## SUPPLIED TEXT
Segment Open
A Faith Observed by Taylor Leigh Harper


Glory Be

I wasn’t a cute baby. I had jaundice when I was born, my ears were too big, I was bald for so long that my mother taped bows to my forehead. The ribbons marked me, “It’s a girl!”

There’s an album of evidence for all of this. The book is black, leathery. In the front, someone’s handwriting claims the years 1996-98.
               There’s me, swathed in a blanket particularly white against my sallow skin.
               Me held in the lap of a costumed rabbit during Easter. My ears as large as his.
               Me at Disneyland squeezing Winnie the Pooh’s nose, delighted and hairless.

I was baptized in the same gown that my father wore when he had been immersed in a stone basin of holy water. My father’s father first wore the dress. My brother was the last to have worn it. The gown hangs, beaded and beige lace, in the back of my old bedroom’s closet. The material itches, dusty.

There’s a photo of one of us wearing the christening dress. We can’t figure out who it is: him or me, boy or girl. No date in ink. Same bald head. Eyes shut and mouth open, joy or fear or hunger.

Later, my skin has darkened, my teeth are slightly bucked, and I have hair. I’m at the Getty, blurry, mid-spring across the garden lawn. I’m on the beach, hip cocked, fully clothed, facing the shore, unaware that from behind, a wave approaches. I’m in white, tulle skirt ballooning as I twirl, adjusting my floral veil, re-strapping my shoes before my First Communion.

In one set of photos from that particular day, my hands are clasped. As if in prayer. Like I’m pleading.


Sign of the Cross

We went to Church on Sundays, though not regularly. Almost always during the holidays.

I liked morning mass because there were pastries and drinks served after the service. I liked to be the first in line. I liked the doughnuts with pink frosting and sprinkles. I liked to say “Good morning,” and “please,” and “thank you.” I’d forget to cross myself on my way out, skipping past the display of votive candles.

There was Father John, Father Patrick, Father-Who-Looks-Like-Jesus, but the Jesus in our Sunday school workbooks. Long hair kinked with a wave, not the rib-exposed Jesus hung above the alter.
               The one preaching made me flush, nervous and excited.
               The other made me nervous too, but also bored.

During the sermons, I’d count: twelve pews before us, twenty-two women, thirty-five men, seven hats, eight cream sweaters, many white blouses, two babies, one sleeping, the other staring. That baby watching me watching him. My mother’s hand on my back, patting me as we rose for song. She never sang. She hummed, a mumble at most. I watched when and where her eyes wandered. Looking together at the door leading out to the parking lot. Fiddling with the manila offering envelopes. Tapping out of tune on the back of the pew. Just under three minutes, then we sat again. Then we’d kneel. Bowed our heads. Peace be with you. And also with you. And I watched, counted, waited.

When I applied to an all-girls Catholic high school, I told my interviewer that my favorite authors were King, Plath, and Steinbeck. I was honest about The Dead Zone and The Bell Jar. I’d hated The Pearl, never even finished East of Eden.
               I also enjoyed my mother’s paperbacks, which smelled of sweet smoke, ashen and dog-eared. The ones with that shirtless Jesus-lookalike on the covers.


Hoc est enim corpus meum.
Segment Closed
## REQUIREMENT 1
Rewrite the essay's paragraph beginning "I was baptized in the same gown" more briefly, keeping its main facts.
## REQUIREMENT 2
Rewrite the essay's passage between "There’s me, swathed" and "delighted and hairless.", inclusive, putting "the amusement park" in place of "Disneyland".
## REQUIREMENT 3
Carry on the essay about faith from the point where it stops.

## INFORMATION PROVIDED
Segment Open
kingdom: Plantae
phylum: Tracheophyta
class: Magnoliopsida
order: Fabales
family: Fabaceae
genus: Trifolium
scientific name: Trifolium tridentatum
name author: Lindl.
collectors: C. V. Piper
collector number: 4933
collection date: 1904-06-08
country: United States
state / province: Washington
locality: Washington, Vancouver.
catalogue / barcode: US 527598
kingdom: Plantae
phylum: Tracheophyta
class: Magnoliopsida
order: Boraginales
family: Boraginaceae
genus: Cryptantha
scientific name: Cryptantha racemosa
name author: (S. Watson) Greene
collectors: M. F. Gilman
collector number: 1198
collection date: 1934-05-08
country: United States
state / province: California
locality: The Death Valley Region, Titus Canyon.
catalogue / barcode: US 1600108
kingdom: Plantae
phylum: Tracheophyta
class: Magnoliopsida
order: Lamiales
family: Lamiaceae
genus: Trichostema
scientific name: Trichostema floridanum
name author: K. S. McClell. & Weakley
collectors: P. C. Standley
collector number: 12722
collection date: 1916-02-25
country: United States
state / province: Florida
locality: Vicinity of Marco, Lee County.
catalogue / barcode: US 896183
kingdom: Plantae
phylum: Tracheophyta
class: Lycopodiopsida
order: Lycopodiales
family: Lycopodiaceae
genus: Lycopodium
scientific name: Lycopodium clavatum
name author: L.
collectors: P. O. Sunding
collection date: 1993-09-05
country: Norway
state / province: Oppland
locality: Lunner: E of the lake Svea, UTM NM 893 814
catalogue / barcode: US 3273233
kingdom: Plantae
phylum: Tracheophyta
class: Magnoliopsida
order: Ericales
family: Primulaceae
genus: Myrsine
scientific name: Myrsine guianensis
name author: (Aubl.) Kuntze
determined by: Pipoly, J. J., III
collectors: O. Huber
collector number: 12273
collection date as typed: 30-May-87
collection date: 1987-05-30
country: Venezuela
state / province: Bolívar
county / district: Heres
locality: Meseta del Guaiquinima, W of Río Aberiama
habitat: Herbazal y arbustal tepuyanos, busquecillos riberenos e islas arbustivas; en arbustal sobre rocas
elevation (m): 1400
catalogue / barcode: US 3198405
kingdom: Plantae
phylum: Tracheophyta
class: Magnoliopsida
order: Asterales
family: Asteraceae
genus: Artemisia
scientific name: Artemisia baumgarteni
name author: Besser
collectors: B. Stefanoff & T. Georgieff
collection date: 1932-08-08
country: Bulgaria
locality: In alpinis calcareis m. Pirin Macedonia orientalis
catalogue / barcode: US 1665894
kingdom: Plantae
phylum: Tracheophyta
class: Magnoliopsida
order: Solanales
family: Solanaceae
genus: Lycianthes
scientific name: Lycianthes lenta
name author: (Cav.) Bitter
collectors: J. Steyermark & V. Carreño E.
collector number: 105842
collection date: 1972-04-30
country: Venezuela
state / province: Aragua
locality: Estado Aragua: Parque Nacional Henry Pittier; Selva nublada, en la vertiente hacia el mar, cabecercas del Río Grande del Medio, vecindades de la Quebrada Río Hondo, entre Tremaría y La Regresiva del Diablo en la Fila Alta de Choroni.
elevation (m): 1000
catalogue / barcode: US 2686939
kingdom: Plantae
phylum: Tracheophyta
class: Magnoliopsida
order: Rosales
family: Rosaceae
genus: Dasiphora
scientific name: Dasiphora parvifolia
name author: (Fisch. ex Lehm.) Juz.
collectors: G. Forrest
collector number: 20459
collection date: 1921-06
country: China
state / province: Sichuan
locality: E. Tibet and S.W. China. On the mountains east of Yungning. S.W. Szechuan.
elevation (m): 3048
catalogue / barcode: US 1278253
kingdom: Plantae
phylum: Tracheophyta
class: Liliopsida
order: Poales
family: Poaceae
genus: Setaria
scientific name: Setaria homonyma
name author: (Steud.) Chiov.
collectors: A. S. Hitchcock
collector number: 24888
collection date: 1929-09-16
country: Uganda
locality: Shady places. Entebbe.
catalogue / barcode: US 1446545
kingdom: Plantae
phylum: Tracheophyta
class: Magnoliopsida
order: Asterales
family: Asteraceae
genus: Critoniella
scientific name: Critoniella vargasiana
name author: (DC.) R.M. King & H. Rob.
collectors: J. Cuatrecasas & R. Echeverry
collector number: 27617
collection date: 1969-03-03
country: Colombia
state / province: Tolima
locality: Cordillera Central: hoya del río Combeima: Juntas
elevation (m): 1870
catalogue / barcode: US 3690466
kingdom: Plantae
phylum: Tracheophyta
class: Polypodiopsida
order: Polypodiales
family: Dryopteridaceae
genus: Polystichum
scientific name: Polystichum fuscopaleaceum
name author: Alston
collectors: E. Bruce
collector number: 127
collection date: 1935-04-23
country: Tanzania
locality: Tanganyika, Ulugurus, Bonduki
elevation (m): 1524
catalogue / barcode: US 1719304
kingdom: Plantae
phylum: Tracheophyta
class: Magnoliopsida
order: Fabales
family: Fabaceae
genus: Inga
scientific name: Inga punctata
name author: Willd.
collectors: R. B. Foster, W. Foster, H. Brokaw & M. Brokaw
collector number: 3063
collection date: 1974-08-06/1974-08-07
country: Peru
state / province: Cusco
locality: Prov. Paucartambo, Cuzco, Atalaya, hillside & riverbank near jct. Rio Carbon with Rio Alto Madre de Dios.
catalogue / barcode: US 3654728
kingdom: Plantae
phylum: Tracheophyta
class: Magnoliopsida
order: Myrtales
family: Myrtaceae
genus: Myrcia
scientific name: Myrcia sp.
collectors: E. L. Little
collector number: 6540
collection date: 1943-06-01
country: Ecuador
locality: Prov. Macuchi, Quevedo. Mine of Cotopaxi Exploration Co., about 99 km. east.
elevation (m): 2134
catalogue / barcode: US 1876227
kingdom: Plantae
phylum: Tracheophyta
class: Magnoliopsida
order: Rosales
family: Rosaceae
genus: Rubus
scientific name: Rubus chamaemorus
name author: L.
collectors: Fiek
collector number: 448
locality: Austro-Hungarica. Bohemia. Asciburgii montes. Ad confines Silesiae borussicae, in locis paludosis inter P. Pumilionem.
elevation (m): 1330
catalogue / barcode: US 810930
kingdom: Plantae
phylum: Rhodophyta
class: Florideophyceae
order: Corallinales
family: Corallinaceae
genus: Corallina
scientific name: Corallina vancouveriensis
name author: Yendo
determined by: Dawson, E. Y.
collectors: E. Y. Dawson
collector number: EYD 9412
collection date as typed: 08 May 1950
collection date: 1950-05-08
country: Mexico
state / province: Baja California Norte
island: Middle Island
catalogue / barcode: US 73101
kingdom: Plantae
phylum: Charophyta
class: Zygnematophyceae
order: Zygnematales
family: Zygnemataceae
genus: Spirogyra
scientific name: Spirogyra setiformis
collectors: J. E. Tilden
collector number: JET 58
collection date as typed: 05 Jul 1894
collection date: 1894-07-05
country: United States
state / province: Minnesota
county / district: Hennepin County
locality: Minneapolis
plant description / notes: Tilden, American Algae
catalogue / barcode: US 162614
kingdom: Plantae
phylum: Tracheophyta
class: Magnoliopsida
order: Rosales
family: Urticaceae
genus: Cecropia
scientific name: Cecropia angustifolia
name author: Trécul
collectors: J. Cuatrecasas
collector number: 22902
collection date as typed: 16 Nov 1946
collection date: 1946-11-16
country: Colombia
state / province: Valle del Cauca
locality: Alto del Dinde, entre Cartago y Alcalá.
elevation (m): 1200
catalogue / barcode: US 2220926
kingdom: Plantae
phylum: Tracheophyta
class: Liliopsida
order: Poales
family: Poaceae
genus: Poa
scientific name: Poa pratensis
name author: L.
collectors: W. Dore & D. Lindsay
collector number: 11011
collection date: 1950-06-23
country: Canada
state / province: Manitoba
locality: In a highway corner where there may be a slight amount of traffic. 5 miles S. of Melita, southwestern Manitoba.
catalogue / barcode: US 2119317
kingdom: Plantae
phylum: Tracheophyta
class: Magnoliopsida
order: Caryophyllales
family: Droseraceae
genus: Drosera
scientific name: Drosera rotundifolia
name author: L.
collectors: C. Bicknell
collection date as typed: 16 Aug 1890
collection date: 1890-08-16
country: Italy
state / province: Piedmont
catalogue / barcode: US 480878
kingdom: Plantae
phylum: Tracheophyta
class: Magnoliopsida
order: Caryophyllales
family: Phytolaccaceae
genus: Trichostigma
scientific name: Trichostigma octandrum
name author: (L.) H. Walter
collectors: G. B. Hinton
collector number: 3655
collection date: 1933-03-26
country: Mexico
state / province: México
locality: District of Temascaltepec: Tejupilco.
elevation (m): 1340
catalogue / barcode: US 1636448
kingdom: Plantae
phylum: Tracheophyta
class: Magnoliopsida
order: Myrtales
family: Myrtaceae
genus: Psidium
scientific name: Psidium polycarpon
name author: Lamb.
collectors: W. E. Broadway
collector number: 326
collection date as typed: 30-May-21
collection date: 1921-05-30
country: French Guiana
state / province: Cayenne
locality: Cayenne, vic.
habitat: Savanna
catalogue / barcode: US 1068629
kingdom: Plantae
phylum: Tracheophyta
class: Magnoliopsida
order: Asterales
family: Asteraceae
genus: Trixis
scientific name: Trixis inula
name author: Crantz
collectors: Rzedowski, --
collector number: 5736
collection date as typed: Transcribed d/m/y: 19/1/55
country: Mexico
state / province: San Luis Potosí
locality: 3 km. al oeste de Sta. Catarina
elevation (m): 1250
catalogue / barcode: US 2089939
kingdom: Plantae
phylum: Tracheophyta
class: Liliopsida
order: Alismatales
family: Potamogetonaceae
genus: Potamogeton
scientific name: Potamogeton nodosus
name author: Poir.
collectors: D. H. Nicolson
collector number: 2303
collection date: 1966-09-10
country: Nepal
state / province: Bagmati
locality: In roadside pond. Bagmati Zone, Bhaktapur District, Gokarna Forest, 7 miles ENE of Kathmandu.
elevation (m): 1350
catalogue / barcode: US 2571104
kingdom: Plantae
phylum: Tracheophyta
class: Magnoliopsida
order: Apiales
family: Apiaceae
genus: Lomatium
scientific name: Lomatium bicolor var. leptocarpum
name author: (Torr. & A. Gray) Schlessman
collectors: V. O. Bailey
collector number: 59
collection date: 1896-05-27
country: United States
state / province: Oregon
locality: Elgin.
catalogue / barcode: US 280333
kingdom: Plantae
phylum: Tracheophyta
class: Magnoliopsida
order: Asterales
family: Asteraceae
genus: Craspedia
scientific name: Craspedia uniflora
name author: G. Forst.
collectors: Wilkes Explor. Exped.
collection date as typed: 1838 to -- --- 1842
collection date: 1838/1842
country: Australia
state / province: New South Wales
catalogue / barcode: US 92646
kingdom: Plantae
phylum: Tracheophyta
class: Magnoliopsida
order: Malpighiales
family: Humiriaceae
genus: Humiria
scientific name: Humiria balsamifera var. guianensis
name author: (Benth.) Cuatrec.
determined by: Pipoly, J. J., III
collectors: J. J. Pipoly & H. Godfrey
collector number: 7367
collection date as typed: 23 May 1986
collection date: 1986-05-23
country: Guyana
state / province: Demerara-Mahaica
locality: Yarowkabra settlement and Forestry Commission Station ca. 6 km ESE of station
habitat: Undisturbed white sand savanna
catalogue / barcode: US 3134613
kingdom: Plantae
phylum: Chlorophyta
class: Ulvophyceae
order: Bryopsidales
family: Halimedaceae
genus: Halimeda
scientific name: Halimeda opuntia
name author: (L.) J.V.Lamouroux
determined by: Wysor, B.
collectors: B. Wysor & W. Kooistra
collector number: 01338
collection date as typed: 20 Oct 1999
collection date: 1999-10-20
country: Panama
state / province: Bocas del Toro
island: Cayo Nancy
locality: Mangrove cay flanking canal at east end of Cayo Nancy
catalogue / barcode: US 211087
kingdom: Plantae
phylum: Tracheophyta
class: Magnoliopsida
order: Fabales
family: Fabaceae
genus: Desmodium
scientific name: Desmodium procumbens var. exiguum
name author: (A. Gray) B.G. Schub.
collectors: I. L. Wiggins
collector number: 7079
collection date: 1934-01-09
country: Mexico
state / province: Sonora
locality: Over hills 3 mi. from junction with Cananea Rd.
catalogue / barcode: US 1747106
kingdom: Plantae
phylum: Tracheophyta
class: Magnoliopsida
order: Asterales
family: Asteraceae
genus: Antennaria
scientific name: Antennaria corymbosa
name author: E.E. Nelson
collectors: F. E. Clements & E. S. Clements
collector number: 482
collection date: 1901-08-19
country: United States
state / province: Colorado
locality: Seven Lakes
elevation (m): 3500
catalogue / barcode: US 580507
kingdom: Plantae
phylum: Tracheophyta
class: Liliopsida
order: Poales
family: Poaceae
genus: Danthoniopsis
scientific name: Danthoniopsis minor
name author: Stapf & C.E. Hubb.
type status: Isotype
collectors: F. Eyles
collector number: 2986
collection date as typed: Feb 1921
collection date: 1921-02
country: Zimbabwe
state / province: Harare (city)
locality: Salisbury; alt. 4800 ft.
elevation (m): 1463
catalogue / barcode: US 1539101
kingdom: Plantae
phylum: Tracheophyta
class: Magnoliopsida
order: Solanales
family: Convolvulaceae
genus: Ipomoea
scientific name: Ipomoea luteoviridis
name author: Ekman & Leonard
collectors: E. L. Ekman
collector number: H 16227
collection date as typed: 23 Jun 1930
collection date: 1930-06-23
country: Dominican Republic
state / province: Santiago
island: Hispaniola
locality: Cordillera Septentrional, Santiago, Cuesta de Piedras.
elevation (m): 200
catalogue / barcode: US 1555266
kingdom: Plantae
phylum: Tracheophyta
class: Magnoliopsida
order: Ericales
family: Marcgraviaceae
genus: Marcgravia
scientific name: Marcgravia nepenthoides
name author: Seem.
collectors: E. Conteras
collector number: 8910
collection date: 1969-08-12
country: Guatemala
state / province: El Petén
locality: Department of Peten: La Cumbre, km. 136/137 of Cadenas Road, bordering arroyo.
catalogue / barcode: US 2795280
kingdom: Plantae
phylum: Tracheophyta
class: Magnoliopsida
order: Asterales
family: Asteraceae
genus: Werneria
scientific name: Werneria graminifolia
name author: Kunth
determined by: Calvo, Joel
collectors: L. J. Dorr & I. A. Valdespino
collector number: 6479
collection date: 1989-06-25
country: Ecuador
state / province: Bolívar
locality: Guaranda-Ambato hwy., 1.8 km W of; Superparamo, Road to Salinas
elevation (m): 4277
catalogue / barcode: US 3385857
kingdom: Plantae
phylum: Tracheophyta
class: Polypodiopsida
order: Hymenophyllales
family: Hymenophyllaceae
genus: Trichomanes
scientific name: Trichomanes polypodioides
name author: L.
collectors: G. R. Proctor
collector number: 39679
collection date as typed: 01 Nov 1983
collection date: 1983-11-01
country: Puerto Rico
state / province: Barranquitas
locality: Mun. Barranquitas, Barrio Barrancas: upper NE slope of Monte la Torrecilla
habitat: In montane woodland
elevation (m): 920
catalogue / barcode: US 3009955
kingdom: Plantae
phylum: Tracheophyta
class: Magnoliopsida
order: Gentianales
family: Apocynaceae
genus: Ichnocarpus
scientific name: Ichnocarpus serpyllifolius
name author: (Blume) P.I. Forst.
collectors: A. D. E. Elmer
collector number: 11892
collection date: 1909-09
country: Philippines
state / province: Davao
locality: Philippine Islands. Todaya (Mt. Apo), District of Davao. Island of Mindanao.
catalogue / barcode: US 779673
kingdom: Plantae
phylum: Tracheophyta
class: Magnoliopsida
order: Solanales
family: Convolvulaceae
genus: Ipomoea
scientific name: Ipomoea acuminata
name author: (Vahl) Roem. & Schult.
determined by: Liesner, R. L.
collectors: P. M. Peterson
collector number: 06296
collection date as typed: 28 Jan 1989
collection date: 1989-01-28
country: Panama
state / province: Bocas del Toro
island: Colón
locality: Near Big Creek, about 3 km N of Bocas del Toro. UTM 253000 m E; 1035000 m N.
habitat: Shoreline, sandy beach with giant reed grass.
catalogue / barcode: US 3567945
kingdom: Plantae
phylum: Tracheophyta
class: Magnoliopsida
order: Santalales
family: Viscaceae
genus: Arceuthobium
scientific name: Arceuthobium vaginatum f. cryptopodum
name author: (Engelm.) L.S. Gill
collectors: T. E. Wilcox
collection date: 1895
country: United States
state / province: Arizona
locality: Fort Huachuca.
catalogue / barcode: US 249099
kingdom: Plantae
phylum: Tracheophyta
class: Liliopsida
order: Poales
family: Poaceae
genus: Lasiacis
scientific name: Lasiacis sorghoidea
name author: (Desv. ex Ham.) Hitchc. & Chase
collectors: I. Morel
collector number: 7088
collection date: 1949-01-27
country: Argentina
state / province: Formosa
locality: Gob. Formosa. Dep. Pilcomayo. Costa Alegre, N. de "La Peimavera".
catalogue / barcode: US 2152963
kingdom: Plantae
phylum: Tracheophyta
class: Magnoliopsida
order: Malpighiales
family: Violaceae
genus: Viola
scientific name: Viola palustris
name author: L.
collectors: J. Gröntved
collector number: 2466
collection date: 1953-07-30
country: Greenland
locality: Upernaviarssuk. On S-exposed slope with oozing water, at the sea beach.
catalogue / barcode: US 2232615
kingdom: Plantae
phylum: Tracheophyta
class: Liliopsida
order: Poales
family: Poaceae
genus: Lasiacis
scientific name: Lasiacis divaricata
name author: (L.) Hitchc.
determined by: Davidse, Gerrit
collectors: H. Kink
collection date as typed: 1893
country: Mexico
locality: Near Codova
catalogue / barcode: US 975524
Segment Closed
## OUTPUT 1
I was baptized in the beaded beige lace gown my father wore at his own baptism in a stone basin of holy water. My father's father wore it first, and my brother was the last. It now hangs, itchy and dusty, at the back of my old bedroom's closet.

## OUTPUT 2
There’s me, swathed in a blanket particularly white against my sallow skin.
               Me held in the lap of a costumed rabbit during Easter. My ears as large as his.
               Me at the amusement park squeezing Winnie the Pooh’s nose, delighted and hairless.

## OUTPUT 3
               The first time I received the Eucharist, the wafter stuck to the roof of my mouth, my tongue covered in paper. I gagged, nearly puked. Took the chalice with both hands and drank until I realized it wasn’t grape juice, but something more bitter, deeper, warmer. Sunlight through the stained-glass windows like a spotlight, and the Madonna watching over. At our pew, I kneeled, face wet and hot, and swallowed whatever came back up, and prayed for forgiveness.


Act of Contrition

If I’ve got nothing to do with my hands, I might as well pray.

My grandmother is of a certain generation, or perhaps a certain rural geography, of dairy farms and greenery and sweet tea, where churchgoing is not a choice, but a compulsion.
               “Pumpkin,” she’ll say, “I pray for your health. For the man you will marry. The most important thing when picking a husband is religion. You’ve both got to have God. Then a sense of humor. He must be kind. And if you have common interests, that’s nice, too. I pray that you always have a good heart.”
               And she pats my hand, kisses both of my cheeks, staining them with pink lipstick.
               “You’re a good girl.”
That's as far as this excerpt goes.